**Source excerpt**

※

Successes, for example, like helping a friend see that it's OK to hang out in the deep end of the pool. And, seeing that same friend swim the backstroke with ease now.

Velasquez is able to overlap her two passions: she trains to be a top swimmer, and she volunteers with Special Olympics, helping athletes of all ages become more comfortable in the pool.

"It's very dear to my heart," the Vikings junior says about Special Olympics. "Most of those kids wouldn't even get in the water. They had to very carefully use the stairs or wouldn't even get their toes wet, and now they're diving off the blocks and competing in their own races. It's precious and wonderful to see them swimming and doing something that they never thought they could."

She began volunteering with Special Olympics in junior high. Velasquez was in the "Yes I Can" class, where pupils have the opportunity to help special-needs students. The teacher knew Velasquez was a swimmer, so mentioned she might want to volunteer.

"I fell in love with the kids," Velasquez said, who was given the Youth Service Award in 2008 by the Special Olympics Santa Clarita region. "They are some of the nicest, most sincere people in the world."

While Velasquez's dedication to Special Olympics has been steady since junior high, her dedication to her swim career has changed dramatically over the last two years.

Now 16, she has been swimming since she was 6 years old, but Velasquez did not join a club team until after her freshman year at Valencia.

Before then, she was swimming more for the enjoyment she gets out of it.

"I always loved swimming, even when I was little. The City [of Santa Clarita] swim team served as a good foundation; that's when swimming became fun with friends and the coaches were always great, and they were always so nice and so supportive," Velasquez said.

But as Velasquez found, enjoying swimming was not enough if you want to compete at a high level.

It often means 5 a.m. practices, and then swimming again in the afternoon. There isn't a swim season so much as there is a swim year. As soon as the high school season ends, competitive club swimming takes over.

※

**Dataset excerpts**
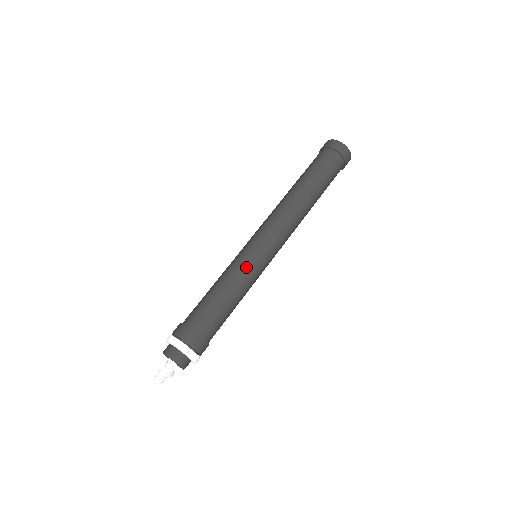
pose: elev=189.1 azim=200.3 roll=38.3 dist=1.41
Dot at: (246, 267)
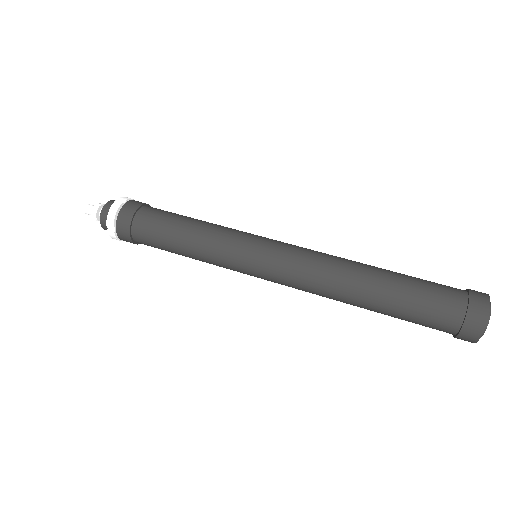
Dot at: (223, 255)
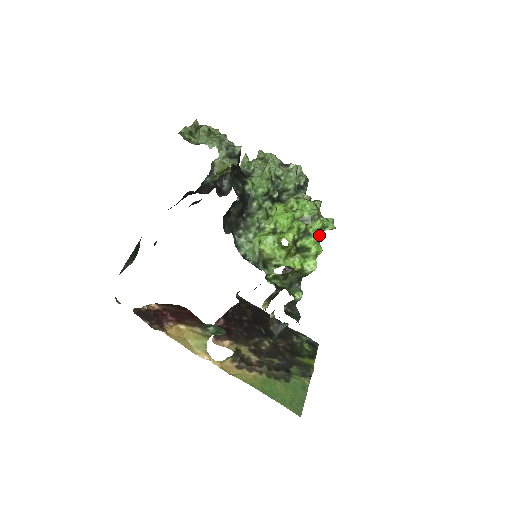
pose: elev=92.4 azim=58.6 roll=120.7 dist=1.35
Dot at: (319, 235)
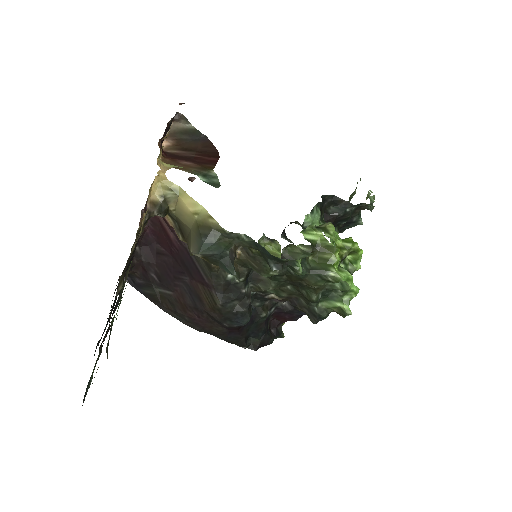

※

**What this task involves**
Copy the swimmer profile again, everything from "While Velasquez's dedication" down to "a high level.", substituting "competitive squad" for "club team". The records come from a separate source.

**Exercise output**
While Velasquez's dedication to Special Olympics has been steady since junior high, her dedication to her swim career has changed dramatically over the last two years.

Now 16, she has been swimming since she was 6 years old, but Velasquez did not join a competitive squad until after her freshman year at Valencia.

Before then, she was swimming more for the enjoyment she gets out of it.

"I always loved swimming, even when I was little. The City [of Santa Clarita] swim team served as a good foundation; that's when swimming became fun with friends and the coaches were always great, and they were always so nice and so supportive," Velasquez said.

But as Velasquez found, enjoying swimming was not enough if you want to compete at a high level.